◆ **THE TASK**:
Print each of the rows below character for character, with no changes.

Source records:
◆ ◆ ◆ ◆
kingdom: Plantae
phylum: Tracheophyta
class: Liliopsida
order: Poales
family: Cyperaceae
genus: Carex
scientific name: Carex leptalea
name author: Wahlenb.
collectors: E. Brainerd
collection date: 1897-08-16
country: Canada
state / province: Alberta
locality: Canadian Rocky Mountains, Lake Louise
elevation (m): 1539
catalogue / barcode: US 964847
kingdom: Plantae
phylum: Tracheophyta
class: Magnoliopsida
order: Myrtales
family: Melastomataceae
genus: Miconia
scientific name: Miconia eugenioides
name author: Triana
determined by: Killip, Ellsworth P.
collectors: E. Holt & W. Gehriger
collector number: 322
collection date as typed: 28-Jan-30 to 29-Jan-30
◆ ◆ ◆ ◆
◆ **PROBLEM SOLUTION**:
kingdom: Plantae
phylum: Tracheophyta
class: Liliopsida
order: Poales
family: Cyperaceae
genus: Carex
scientific name: Carex leptalea
name author: Wahlenb.
collectors: E. Brainerd
collection date: 1897-08-16
country: Canada
state / province: Alberta
locality: Canadian Rocky Mountains, Lake Louise
elevation (m): 1539
catalogue / barcode: US 964847
kingdom: Plantae
phylum: Tracheophyta
class: Magnoliopsida
order: Myrtales
family: Melastomataceae
genus: Miconia
scientific name: Miconia eugenioides
name author: Triana
determined by: Killip, Ellsworth P.
collectors: E. Holt & W. Gehriger
collector number: 322
collection date as typed: 28-Jan-30 to 29-Jan-30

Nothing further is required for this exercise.